The retrospective and multicentric nature of the study, the different experience among participating centers, and the non-standardized protocol for the treatment of complications are all factors that should be considered before drawing definitive conclusions from our results.
Despite safe and well tolerated, EBV treatment could be associated with early and delayed complications. However, it is a reversible procedure and complete resolution of complications is obtained with or without valve removal. Complications did not have significant impact on clinical outcome in patients with lobar atelectasis. However, it is crucial to remember that some of these complications could be potentially life-threatening if not promptly treated.

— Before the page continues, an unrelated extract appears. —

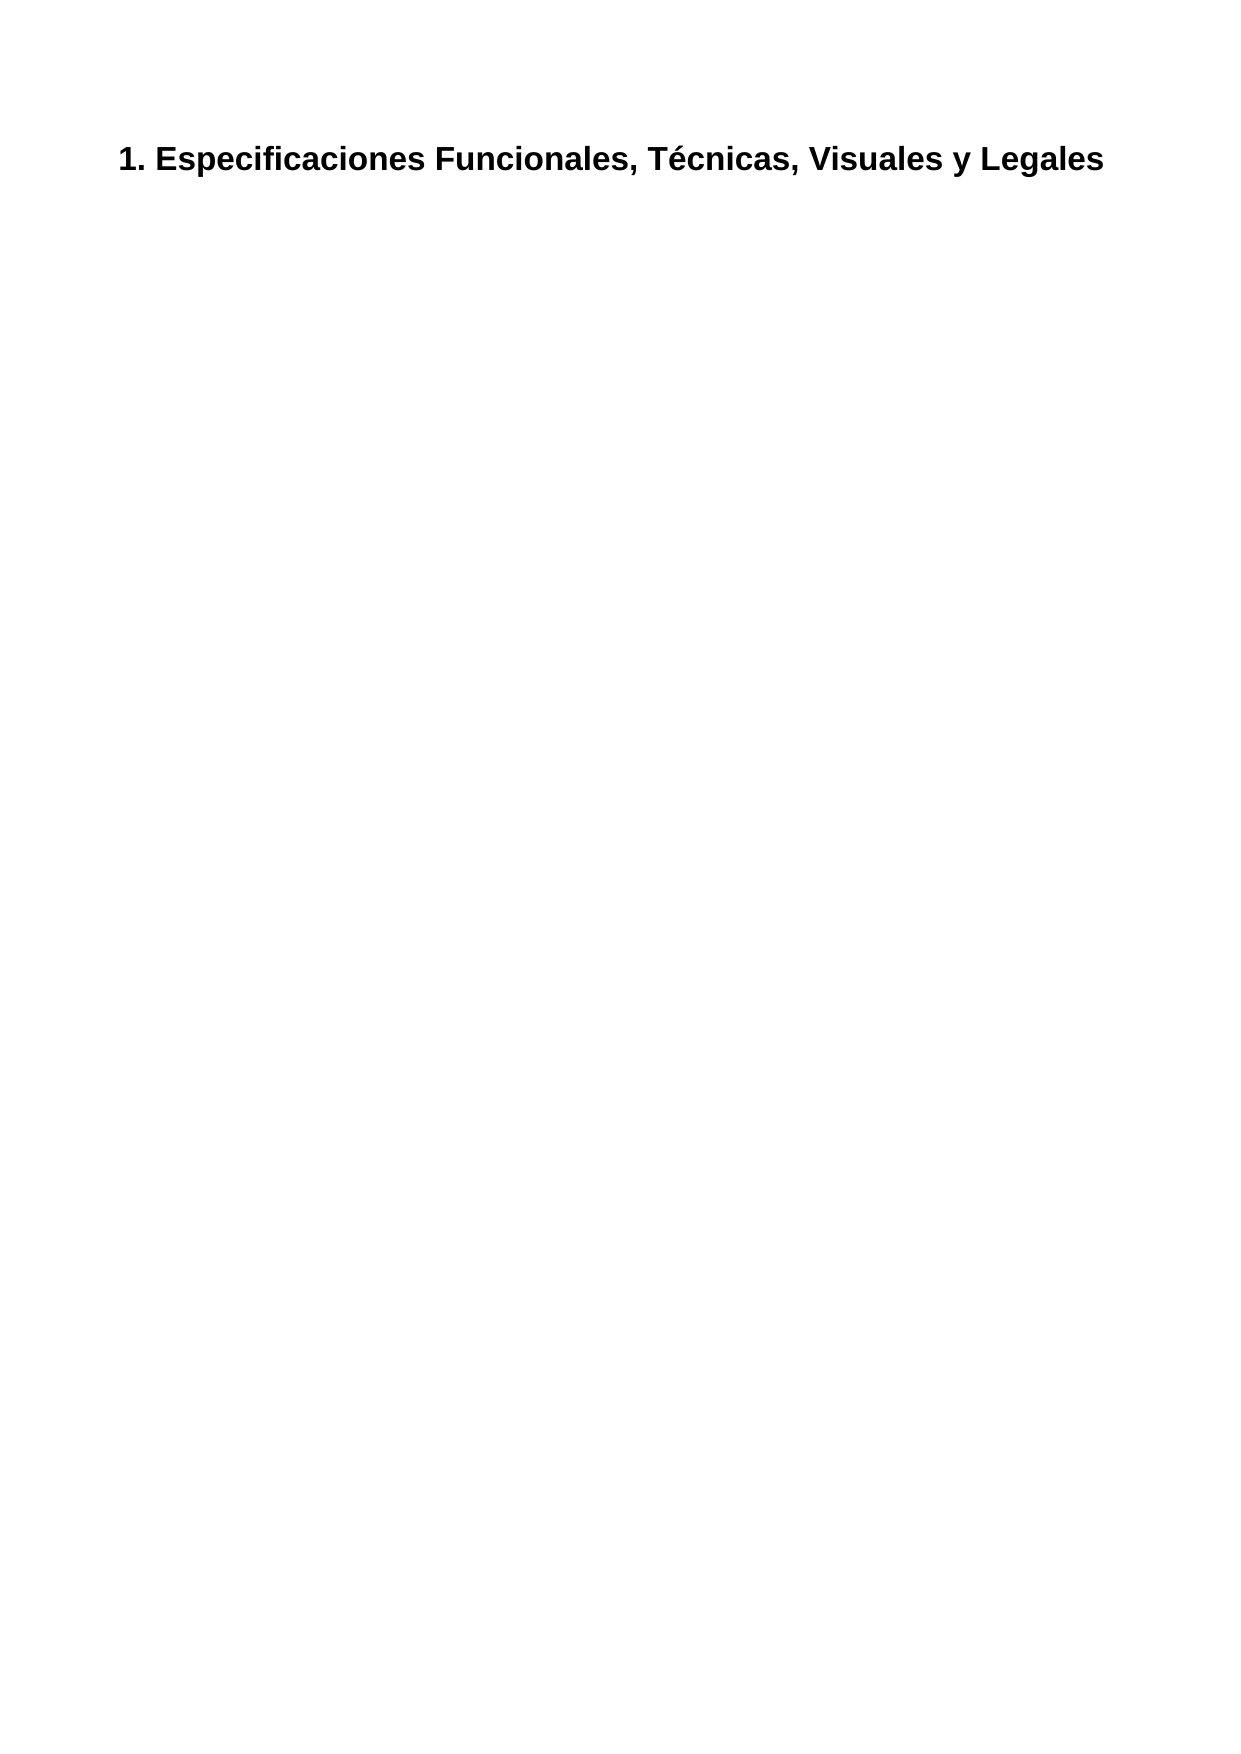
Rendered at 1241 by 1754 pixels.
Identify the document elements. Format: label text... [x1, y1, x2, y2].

Conflicts of Interest: The authors have no conflicts of interest to declare.
Ethical Statement: The study design was approved by the Ethic Local Committee of the two Coordinating Centers (University of Campania “Luigi Vanvitelli” and Sapienza University-Rome Sant’ Andrea Hospital). Patients signed a written informed consent for the EBV treatment and they were aware that their data could be anonymously analyzed for scientific purposes only.